By Ken Miller

Chinese executives think they are not wanted as investors in the United States and they may be right. Ever since the 2005 public relations campaign that successfully ended China National Oil Company's attempt to buy Unocal, Chinese decision makers have concluded that the deck is stacked against them. U.S. citizens believe that China's state-owned business are instruments of the State and hence the Communist Party. And they blame China for the loss of jobs here even given evidence to the contrary.

It is true that China's approach to economic development has turned that country into a lopsided giant, an export juggernaut with one huge financial arm. At the end of 2009, it held $2.4 trillion worth of foreign exchange, the largest amount of foreign exchange owned by any central bank in the world.

Never before has China had this much financial might, and it is now experimenting with how best to use it in its relations with other states. Although China sometimes sounds ambitious, it is being prudent. For now, its financial foreign policy rests on two simple strategies: accumulating foreign currency reserves and sending money abroad -- in the form of direct investment, aid, assistance, and loans -- in order to secure the raw materials, new technologies, managerial know-how, and distribution networks that will bolster domestic growth and the Chinese Communist Party's legitimacy.

China's use of its foreign reserves in the international currency markets is aimed at managing the value of the renminbi -- a normal part of any country's monetary policy. Beijing's open-market activity, the buying and selling of billions of dollars of financial instruments, has put it in close contact with the other major players in the multitrillion-dollar foreign exchange market. And these daily financial flows have lowered interest rates while increasing the liquidity and stability of international financial markets.

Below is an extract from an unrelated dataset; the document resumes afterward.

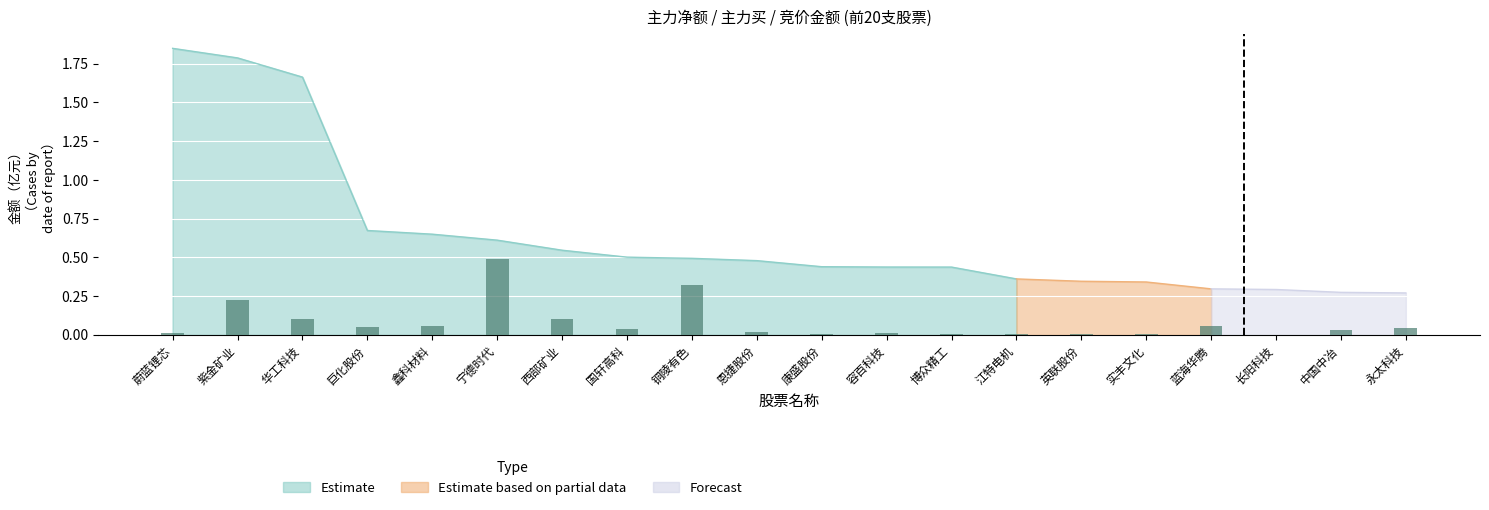

The chart shows a value of 0.1 at 鑫科材料. True or false?

True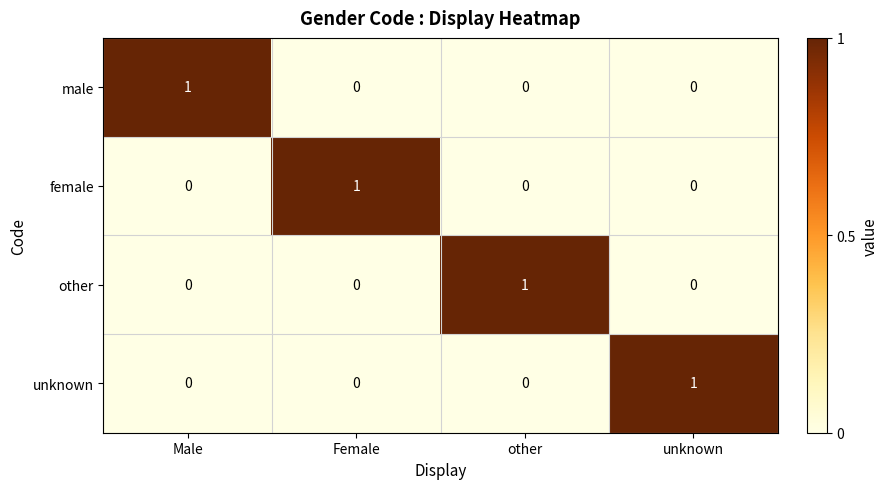

The male series shows 0 at other. True or false?

True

Having set the stage for economic growth through its financial policies, Beijing tries, in its direct dealings with other governments, to create jobs and secure the inputs it believes will stimulate domestic growth. But, in its bilateral foreign policy, Beijing prefers the somewhat blunt tools of direct investment, outright grants, and so-called concessional loans, loans with terms far more generous than those available on the market.

The Chinese government began to encourage "foreign direct investment" (FDI) from Chinese businesses in 1999, but this "go out" policy got off to a very slow start. As the need for energy and raw materials to feed China's booming economy grew however, the search for resources spread worldwide.

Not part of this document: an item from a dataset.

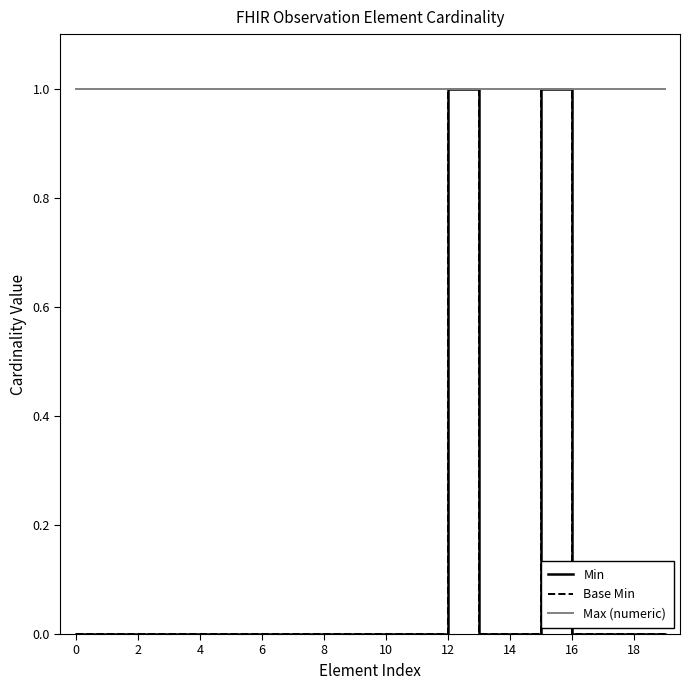

Which series has the largest total across all categories?

Max (numeric)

Still, there is less Chinese FDI than one might expect, and very little of it is being invested here or in other developed economies. During 2009, Chinese companies invested only $48 billion overseas, around one percent of Chinese GDP. This is partly a result of various barriers to Chinese investment outside the mainland. In addition to popular resistance to acquisitions of U.S. firms by Chinese, language and cultural barriers are a consideration.

Partly because of these dynamics, the Chinese government decided early on that it could not rely exclusively on state-owned enterprises and private-sector entrepreneurs to invest overseas. In 2007, it set up a sovereign wealth fund, the China Investment Corporation, now with a capitalization of over $300 billion.

As China invests more and more savings abroad, it will likely project its financial power differently. Down the road, Beijing may become less intent on using aid, grants, and concessional loans abroad so directly in the service of China's domestic economy. But this is not certain. No one knows, for instance, whether the Chinese government would allow capital to move in and out of the country without government involvement. Such liberalization would be a drastic change in China's financial foreign policy.

So far, China's financial foreign policy has been good for other countries and less beneficial for China itself than first meets the eye. China is buying U.S. debt. It is helping make orderly markets. Its FDI is helping it learn about the outside world. As for Beijing's aid and assistance to developing countries, the amounts involved are relatively small, and the Chinese government is generating a fair bit of resentment. Its mercantilist approach will not give the government any more real security over sources of supply than if it bought them at international prices on the open market, and in the fullness of time, as the Chinese government recognizes this, it is likely to shift its tack without external pressure.

For now, China would be well advised to stick to closely-held company acquisitions and to straight lending. Policymakers in the United States should remember that China emerged as a financial power less than ten years ago. It's too bad China announced only $5 billion of investments in the U.S. last year. With a better understanding of China's domestic imperatives, Washington can encourage Chinese firms to invest here in ways that increase their involvement in the global economy while helping us grow our businesses and job opportunities.